**Source information:**
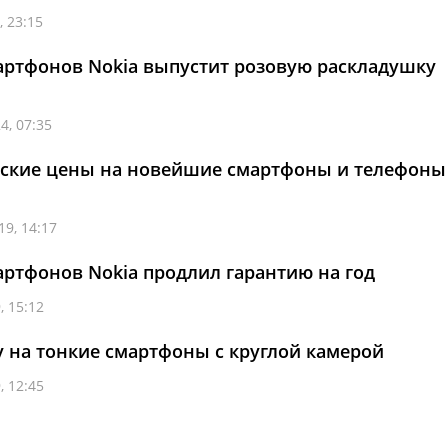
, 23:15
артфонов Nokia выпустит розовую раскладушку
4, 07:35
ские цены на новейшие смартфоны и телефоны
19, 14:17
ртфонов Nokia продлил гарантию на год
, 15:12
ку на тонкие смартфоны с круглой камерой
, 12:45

---

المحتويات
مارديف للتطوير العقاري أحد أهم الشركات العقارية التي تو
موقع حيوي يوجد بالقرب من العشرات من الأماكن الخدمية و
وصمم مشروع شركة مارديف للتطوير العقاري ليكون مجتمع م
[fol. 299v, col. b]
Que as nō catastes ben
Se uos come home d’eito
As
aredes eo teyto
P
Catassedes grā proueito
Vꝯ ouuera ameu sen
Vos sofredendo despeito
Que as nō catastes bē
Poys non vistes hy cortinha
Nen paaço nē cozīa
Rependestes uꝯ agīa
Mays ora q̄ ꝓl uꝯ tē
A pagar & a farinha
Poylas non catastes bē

**Directive:** Restate word for word the entries above, starting at the line with "Nen paaço nē cozīa" and ending at the line with "Poylas non catastes bē", inclusive, and no others.

**Response area:**
Nen paaço nē cozīa
Rependestes uꝯ agīa
Mays ora q̄ ꝓl uꝯ tē
A pagar & a farinha
Poylas non catastes bē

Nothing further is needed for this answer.